Agent teams work with both subscription plans and direct API access. When using a subscription (Pro at $20/month or Max at $100-200/month), each teammate consumes tokens from your shared subscription quota, which means you will hit usage limits faster than with a single session. API access provides more granular control over token budgets per teammate and avoids the subscription quota ceiling, making it better suited for heavy agent team usage. Regardless of access method, ensure you have sufficient quota for the number of parallel sessions you intend to run.
What happens if two teammates try to edit the same file simultaneously?

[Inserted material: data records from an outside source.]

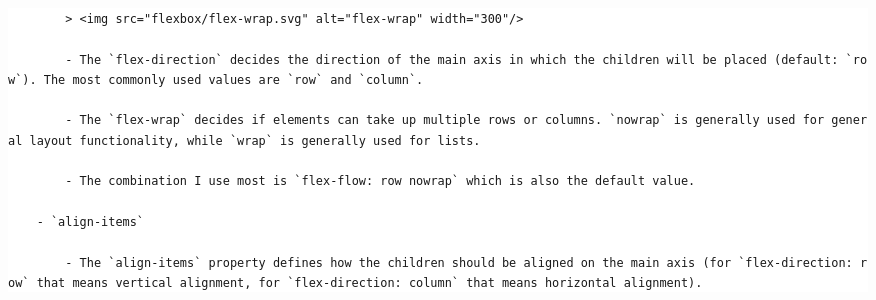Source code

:             > <img src="flexbox/flex-wrap.svg" alt="flex-wrap" width="300"/>

        	- The `flex-direction` decides the direction of the main axis in which the children will be placed (default: `row`). The most commonly used values are `row` and `column`.

          	- The `flex-wrap` decides if elements can take up multiple rows or columns. `nowrap` is generally used for general layout functionality, while `wrap` is generally used for lists.

          	- The combination I use most is `flex-flow: row nowrap` which is also the default value.

        - `align-items`

        	- The `align-items` property defines how the children should be aligned on the main axis (for `flex-direction: row` that means vertical alignment, for `flex-direction: column` that means horizontal alignment).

Claude Code handles concurrent file access through its standard file locking and conflict resolution mechanisms. In practice, well-structured task dependencies prevent most conflicts by ensuring that only one teammate works on a given file at a time. If conflicts do occur, the lead agent typically detects them during synthesis and resolves them by having one teammate's changes take priority. You can minimize conflicts by structuring tasks around file ownership — assigning each teammate responsibility for distinct files or directories rather than overlapping areas.
Is there a way to save and reuse team configurations?

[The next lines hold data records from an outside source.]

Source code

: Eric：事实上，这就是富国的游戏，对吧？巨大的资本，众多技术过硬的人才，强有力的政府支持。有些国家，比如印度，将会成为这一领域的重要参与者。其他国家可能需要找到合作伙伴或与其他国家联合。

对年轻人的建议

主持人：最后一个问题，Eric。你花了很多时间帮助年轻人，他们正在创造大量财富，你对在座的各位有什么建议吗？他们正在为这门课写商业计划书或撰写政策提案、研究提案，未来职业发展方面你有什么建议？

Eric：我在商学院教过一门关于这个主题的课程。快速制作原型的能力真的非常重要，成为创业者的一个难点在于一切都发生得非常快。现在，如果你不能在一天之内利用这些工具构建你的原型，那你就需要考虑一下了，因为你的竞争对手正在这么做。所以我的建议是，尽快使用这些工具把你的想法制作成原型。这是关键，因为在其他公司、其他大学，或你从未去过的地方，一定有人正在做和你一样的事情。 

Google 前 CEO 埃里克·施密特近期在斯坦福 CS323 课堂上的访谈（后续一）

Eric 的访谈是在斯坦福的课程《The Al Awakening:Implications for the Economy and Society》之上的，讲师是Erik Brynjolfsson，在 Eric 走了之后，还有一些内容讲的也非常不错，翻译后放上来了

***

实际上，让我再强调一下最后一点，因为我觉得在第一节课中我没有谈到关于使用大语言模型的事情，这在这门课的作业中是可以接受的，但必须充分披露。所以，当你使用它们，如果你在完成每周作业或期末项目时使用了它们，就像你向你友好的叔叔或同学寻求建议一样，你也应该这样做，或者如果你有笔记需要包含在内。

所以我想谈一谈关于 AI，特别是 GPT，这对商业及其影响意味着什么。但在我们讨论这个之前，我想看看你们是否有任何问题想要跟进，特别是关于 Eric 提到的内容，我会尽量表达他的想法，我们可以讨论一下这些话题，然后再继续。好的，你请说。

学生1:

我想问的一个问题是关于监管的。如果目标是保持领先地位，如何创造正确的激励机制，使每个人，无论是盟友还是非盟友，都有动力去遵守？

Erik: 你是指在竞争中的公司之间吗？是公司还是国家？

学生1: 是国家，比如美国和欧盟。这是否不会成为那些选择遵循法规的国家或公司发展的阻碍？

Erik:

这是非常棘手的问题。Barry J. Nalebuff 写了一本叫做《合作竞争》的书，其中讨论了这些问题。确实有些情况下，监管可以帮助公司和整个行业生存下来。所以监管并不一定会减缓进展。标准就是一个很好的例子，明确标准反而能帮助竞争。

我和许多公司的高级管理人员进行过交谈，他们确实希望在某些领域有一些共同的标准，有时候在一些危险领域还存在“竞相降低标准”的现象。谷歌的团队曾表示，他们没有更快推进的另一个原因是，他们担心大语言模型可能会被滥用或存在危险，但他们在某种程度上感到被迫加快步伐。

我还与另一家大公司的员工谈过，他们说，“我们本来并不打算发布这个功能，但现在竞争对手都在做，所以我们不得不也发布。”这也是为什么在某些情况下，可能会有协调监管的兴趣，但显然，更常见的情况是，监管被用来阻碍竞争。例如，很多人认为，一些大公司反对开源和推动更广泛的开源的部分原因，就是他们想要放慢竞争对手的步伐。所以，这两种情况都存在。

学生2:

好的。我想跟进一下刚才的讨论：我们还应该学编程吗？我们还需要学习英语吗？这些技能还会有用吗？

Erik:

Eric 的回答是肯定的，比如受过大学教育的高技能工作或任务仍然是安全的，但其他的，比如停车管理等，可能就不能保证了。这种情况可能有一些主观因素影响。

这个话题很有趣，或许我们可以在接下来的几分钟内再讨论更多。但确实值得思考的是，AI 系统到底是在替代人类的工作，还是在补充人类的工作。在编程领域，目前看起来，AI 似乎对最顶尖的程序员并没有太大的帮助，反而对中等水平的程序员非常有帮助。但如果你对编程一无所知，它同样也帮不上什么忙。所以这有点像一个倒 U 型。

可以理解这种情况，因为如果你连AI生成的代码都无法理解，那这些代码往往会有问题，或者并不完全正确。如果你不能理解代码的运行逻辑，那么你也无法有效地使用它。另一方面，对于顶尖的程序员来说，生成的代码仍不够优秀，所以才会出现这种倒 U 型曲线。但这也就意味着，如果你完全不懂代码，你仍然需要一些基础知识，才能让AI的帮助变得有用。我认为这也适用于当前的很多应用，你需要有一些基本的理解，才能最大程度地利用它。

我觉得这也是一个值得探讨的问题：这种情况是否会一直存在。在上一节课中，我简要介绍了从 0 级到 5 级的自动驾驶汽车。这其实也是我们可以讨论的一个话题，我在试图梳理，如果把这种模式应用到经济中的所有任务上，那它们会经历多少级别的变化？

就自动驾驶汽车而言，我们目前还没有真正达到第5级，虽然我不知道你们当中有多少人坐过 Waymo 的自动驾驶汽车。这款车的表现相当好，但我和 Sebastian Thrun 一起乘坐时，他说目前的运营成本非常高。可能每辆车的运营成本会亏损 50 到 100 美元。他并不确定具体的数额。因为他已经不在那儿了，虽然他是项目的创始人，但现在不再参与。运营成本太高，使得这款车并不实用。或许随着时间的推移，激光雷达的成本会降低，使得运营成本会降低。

Currently, agent teams do not have a built-in template or configuration file for predefined team structures. However, you can achieve reusable configurations by creating CLAUDE.md instructions that describe your preferred team patterns, or by writing custom skills that encode specific team architectures. The community has also developed configuration patterns shared through GitHub gists and repositories. As the feature matures beyond experimental status, more structured configuration options are expected.
How do agent teams interact with git branches and version control?
Each teammate operates on the same working directory and git state as the lead. This means all teammates see the same branch, uncommitted changes, and file state. For complex tasks, the lead can instruct teammates to work in isolation mode using git worktrees, which gives each teammate a separate copy of the repository. This prevents merge conflicts during parallel work but requires a reconciliation step at the end. For simpler tasks where teammates modify different files, direct concurrent access to the main working directory works well.
Are agent teams stable enough for production workflows?
Agent teams are currently labeled as experimental, which means Anthropic may change the API, behavior, or availability without notice. For production workflows, this experimental status carries risk — a Claude Code update could change how teams coordinate or introduce breaking changes to the SendMessage protocol. That said, many developers successfully use agent teams in their daily workflows for code review, feature development, and debugging. The recommendation is to use them for tasks where partial failure is acceptable and manual intervention is feasible, rather than for fully automated CI/CD pipelines where reliability is critical. Notable current limitations include: no session resumption (the /resume command does not restore teammates), only one team per session, no nested teams (teammates cannot spawn their own teams), and teammates sometimes fail to mark tasks as complete which can block dependent tasks. These limitations are expected to improve as the feature moves beyond experimental status.